Un team di ricercatori ENEA ha messo a punto un processo che consente di riconvertire oltre il 90% della
plastica recuperata in mare e sulle spiagge in nuovo “petrolio” da utilizzare come
combustibile o per produrre
nuove plastiche,
vernici,
solventi e
innumerevoli composti organici. Questa attività è stata realizzata nell’ambito del progetto europeo interregionale Italia-Croazia “NETWAP” sulla riduzione e la gestione innovativa dei rifiuti e i risultati sono stati pubblicati su
ACS Sustainable Chemistry & Engineering, la rivista scientifica online dell’American Chemical Society.
“Abbiamo sottoposto campioni di plastica raccolta in mare a un particolare
trattamento termo-chimico chiamato pirolisi che consente di decomporre - a una temperatura al di sopra dei 400 °C e in assenza di ossigeno - il materiale plastico di partenza in olio e gas ricchi di idrocarburi potenzialmente sfruttabili per la produzione di nuovi combustibili e prodotti chimici”, spiega
Riccardo Tuffi, ricercatore del Laboratorio ENEA di Tecnologie per riuso, riciclo, recupero e valorizzazione di rifiuti e materiali, che ha realizzato la ricerca insieme ai colleghi
Lorenzo Cafiero e
Doina De Angelis.
“Per migliorarne ulteriormente resa e qualità – prosegue Tuffi – abbiamo utilizzato un catalizzatore, ricavato a sua volta dalla lavorazione di un materiale di scarto, ovvero le ceneri prodotte dagli impianti di gassificazione e di combustione del carbone. Si tratta di un rifiuto industriale la cui produzione mondiale annua ammonta a circa 1 miliardo di tonnellate; è considerato una potenziale causa di inquinamento ambientale mentre il suo utilizzo per la sintesi di catalizzatori potrebbe rappresentare un passo verso la sostenibilità dei processi produttivi”.
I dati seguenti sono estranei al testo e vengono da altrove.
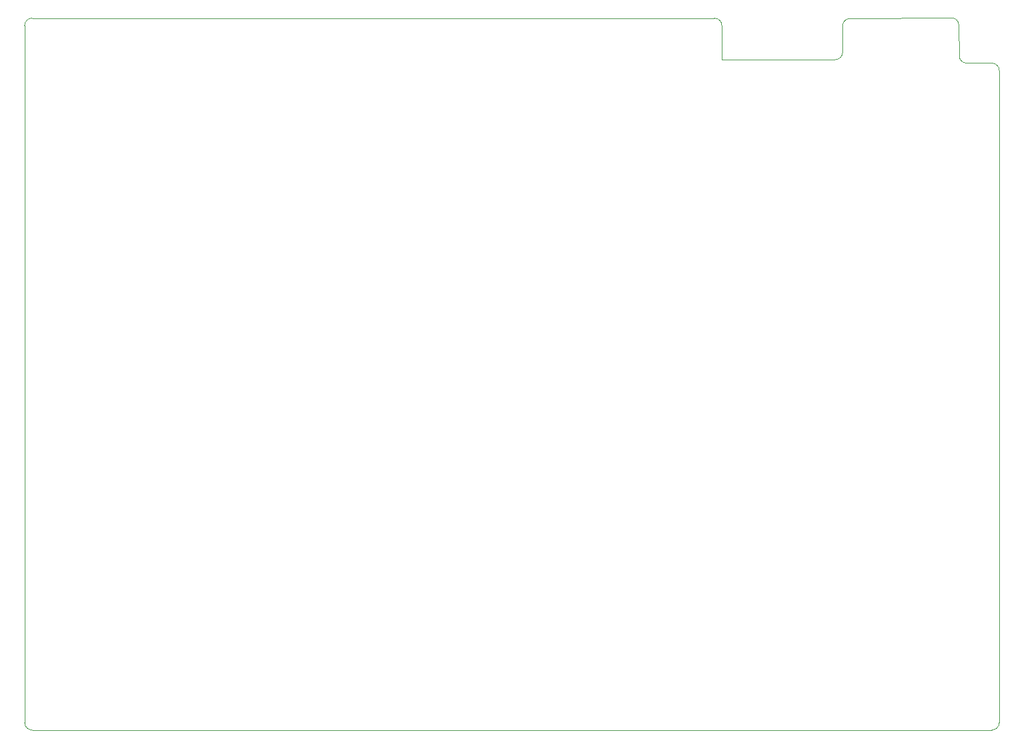
<source format=gm1>
G04 #@! TF.GenerationSoftware,KiCad,Pcbnew,9.0.2*
G04 #@! TF.CreationDate,2025-07-06T22:42:39-05:00*
G04 #@! TF.ProjectId,controller,636f6e74-726f-46c6-9c65-722e6b696361,rev?*
G04 #@! TF.SameCoordinates,Original*
G04 #@! TF.FileFunction,Profile,NP*
%FSLAX46Y46*%
G04 Gerber Fmt 4.6, Leading zero omitted, Abs format (unit mm)*
G04 Created by KiCad (PCBNEW 9.0.2) date 2025-07-06 22:42:39*
%MOMM*%
%LPD*%
G01*
G04 APERTURE LIST*
G04 #@! TA.AperFunction,Profile*
%ADD10C,0.050000*%
G04 #@! TD*
G04 APERTURE END LIST*
D10*
X195901832Y-41656440D02*
X182393549Y-41743590D01*
X195901832Y-41656440D02*
G75*
G02*
X196908247Y-42648155I6468J-999960D01*
G01*
X196941804Y-46708264D02*
X196908249Y-42648155D01*
X164300000Y-41700000D02*
X73300000Y-41700000D01*
X181400000Y-42743569D02*
X181400000Y-46250000D01*
X201300000Y-47700000D02*
X197941770Y-47700000D01*
X202300000Y-48700000D02*
X202300000Y-135700000D01*
X201300000Y-47700000D02*
G75*
G02*
X202300000Y-48700000I0J-1000000D01*
G01*
X72300000Y-42700000D02*
X72300000Y-135700000D01*
X73300000Y-136700000D02*
G75*
G02*
X72300000Y-135700000I0J1000000D01*
G01*
X202300000Y-135700000D02*
G75*
G02*
X201300000Y-136700000I-1000000J0D01*
G01*
X181400000Y-46250000D02*
G75*
G02*
X180400000Y-47250000I-1000000J0D01*
G01*
X73300000Y-136700000D02*
X201300000Y-136700000D01*
X165300000Y-42700000D02*
X165300000Y-47250000D01*
X164300000Y-41700000D02*
G75*
G02*
X165300000Y-42700000I0J-1000000D01*
G01*
X181400000Y-42743569D02*
G75*
G02*
X182393549Y-41743621I1000000J-31D01*
G01*
X72300000Y-42700000D02*
G75*
G02*
X73300000Y-41700000I1000000J0D01*
G01*
X197941770Y-47700000D02*
G75*
G02*
X196941834Y-46708264I30J1000000D01*
G01*
X180400000Y-47250000D02*
X165300000Y-47250000D01*
M02*

</source>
Il campione di plastica preso in esame è stato convertito in idrocarburi di grande valore economico (circa l’87% in olio leggero e l’8% in gas) e i gas prodotti durante il trattamento termo-chimico si sono dimostrati più che sufficienti a sostenere il fabbisogno di energetico del processo (450 °C).
La raccolta e il riciclo meccanico della plastica raccolta in mare e sulle spiagge risultano molto più complicati rispetto al trattamento dei rifiuti urbani, perché si tratta di materiali eterogenei composti da molti polimeri di forme e dimensioni diverse difficili da individuare e raccogliere. Inoltre, possono contenere una quantità considerevole di sabbia, sale, conchiglie, alghe e in genere subiscono anche differenti processi di degradazione, come quello foto-ossidativo ad opera della radiazione solare.
“Tutti questi fattori rendono il riciclo meccanico una sfida ardua mentre la
pirolisi catalitica può essere considerata
una delle opzioni più valide per il trattamento della plastica marina perché è in grado di gestire grandi quantità di rifiuti altamente eterogenei e non pretrattati”, sottolinea il ricercatore ENEA.
Una recente indagine ha rivelato che nessuna delle oltre 100 piccole e medie imprese che trattano i rifiuti plastici marini in tutto il mondo ha utilizzato la pirolisi. “Nel prossimo futuro, invece, piccoli impianti di pirolisi installati nei porti potrebbero addirittura produrre carburante per le imbarcazioni a partire proprio dalla plastica recuperata in mare”, conclude Tuffi.